I certainly agree!  I always have a few in my humidor for such occasions.


----------



## Bigshadow (May 12, 2007)

jdinca said:


> Forgot the mixed drinks to end all mixed drinks, the Irish Coffee.
> 
> 1 jigger good Irish whisky. I find Bushmills Black Label to be perfect.
> 
> ...



Dang, if it weren't for it being 0540, I might would make that one now.    (Sitting here staring at my full coffee mug)  :fanboy:


----------



## JasonASmith (May 12, 2007)

jdinca said:


> Forgot the mixed drinks to end all mixed drinks, the Irish Coffee.
> 
> 1 jigger good Irish whisky. I find Bushmills Black Label to be perfect.
> 
> ...


Ahh,,The drink of the Gods...
However, I usually substitute a shot of Bailey's for the whipped cream..


----------



## JasonASmith (May 12, 2007)

Welcome to my world of pain:
*Red Death*
Combine the following:
1 Part Vodka
1 Part Southern Comfort
1 Part Amaretto
1 Part Sloe Gin
1 Part Triple Sec
1 Part Lime Juice or Sour Mix
Orange Juice to taste Shake well, chill, and enjoy.


----------



## fireman00 (May 12, 2007)

The perfect T&T: 


fill a 10 oz glass with ice cubes and pour over the ice:
2 oz. *Tanqueray* gin
6 oz. Tonic (Schwepp's)
1 lime wedge
OR

The perfect martini

1 1/4 oz. *Tanqueray* gin
1 olive
Spritz of dry vermouth
shake the gin with ice, add the olive and spritz with vermouth. I like it dirty so add a splash of olive juice and make it 3 olives.  And it HAS to be ICE COLD!


----------



## Drac (May 12, 2007)

SFC JeffJ said:


> The worlds driest Martini.
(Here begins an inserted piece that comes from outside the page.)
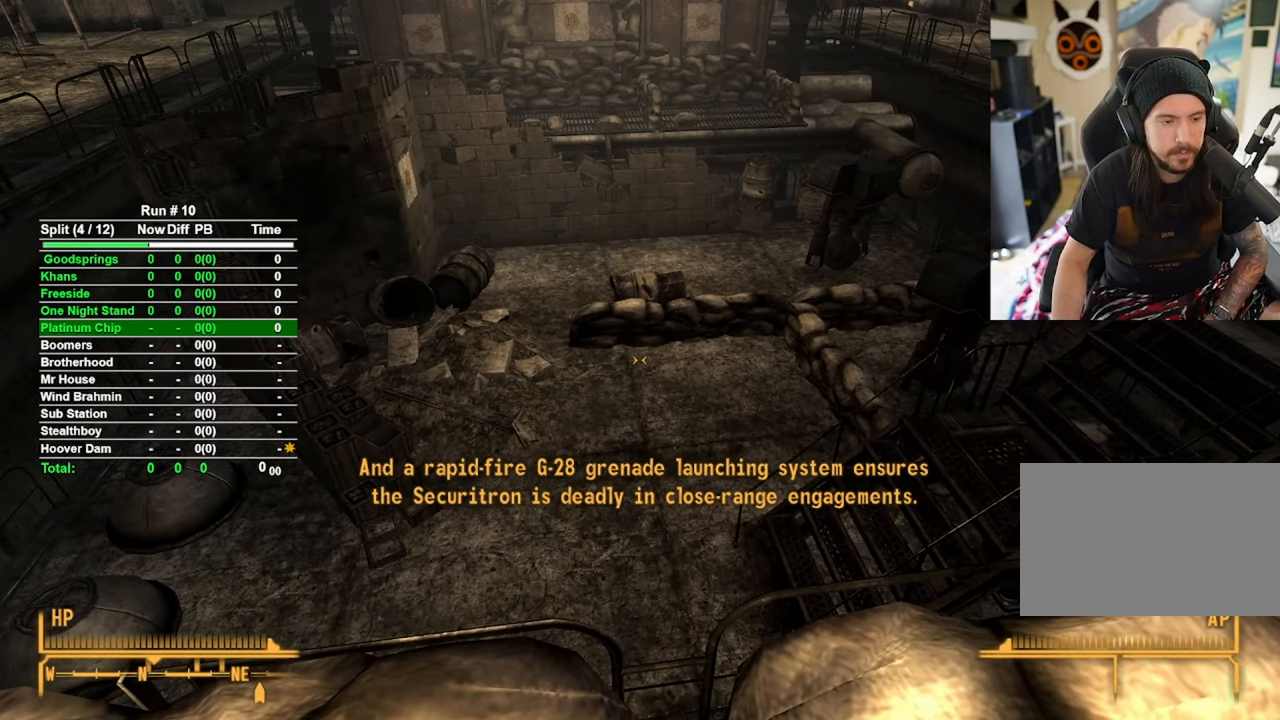
Gameplay with keyboard and mouse; each line is a JSON object with the keys and mouse buttons held at the frame after it. "events" lists presses ("down") and releases ("up") of "1", "2", "3", "4", "5", "a", "alt", "b", "c", "ctrl", "d", "e", "f", "g", "q", "r", "s", "shift", "space", "t", "tab", "tilde", "v", "w", "x", "z", "mouse_left", "mouse_wheel", "mouse_right", "mouse_mb4" and "mouse_mb5" between this image and that frame as [ms after this image, input, new state], when the widget could be followed in between. "mouse_left", "mouse_wheel", "mouse_right", "mouse_mb4", "mouse_mb5" = the "left", "wheel", "right", "mb4", "mb5" buttons of the "mouse" list. No other keys are recorded. "wheel" means that the mouse wheel is clicked or scrolled. Mouse movement is not recorded.
{"keys": [], "mouse": [], "events": [[84, "s", "down"], [250, "s", "up"]]}
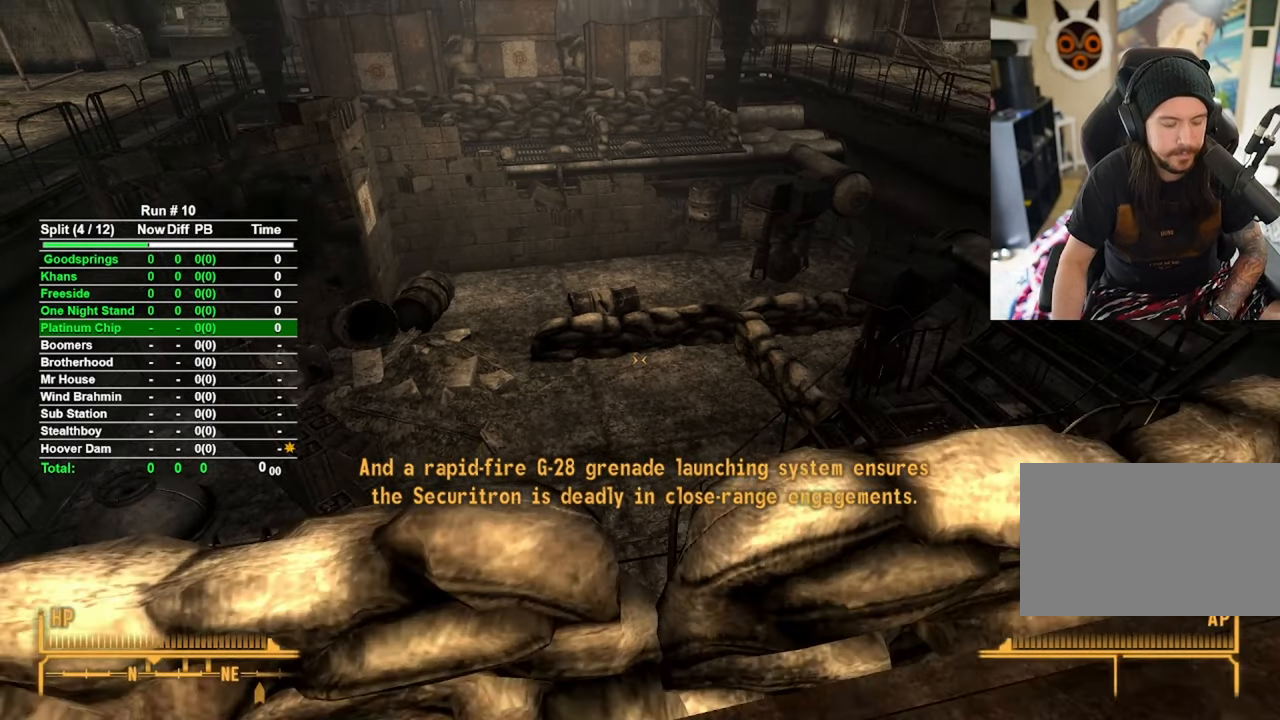
{"keys": [], "mouse": [], "events": []}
Hold the shaker next to the phone and call your best friend in Finland to wave the dry vermouth over the reciever.


 
I line from a play I did used a similar line..Except the person set the shaker down and walked across the room and whispered  "Dry Vermouth"


----------



## SFC JeffJ (May 13, 2007)

fireman00 said:


> The perfect T&T:
> 
> 
> fill a 10 oz glass with ice cubes and pour over the ice:
> ...


Have you tried a martini with the Tanqueray 10 yet?


----------



## fireman00 (May 13, 2007)

I'm waiting to finish my 3rd degree test (May 31st) and school (June 9th)  THEN I'm going to give it a shot.


----------



## SFC JeffJ (May 13, 2007)

fireman00 said:


> I'm waiting to finish my 3rd degree test (May 31st) and school (June 9th)  THEN I'm going to give it a shot.


Good luck on both, just don't bother to make a T&T with it, it would be a waste!


----------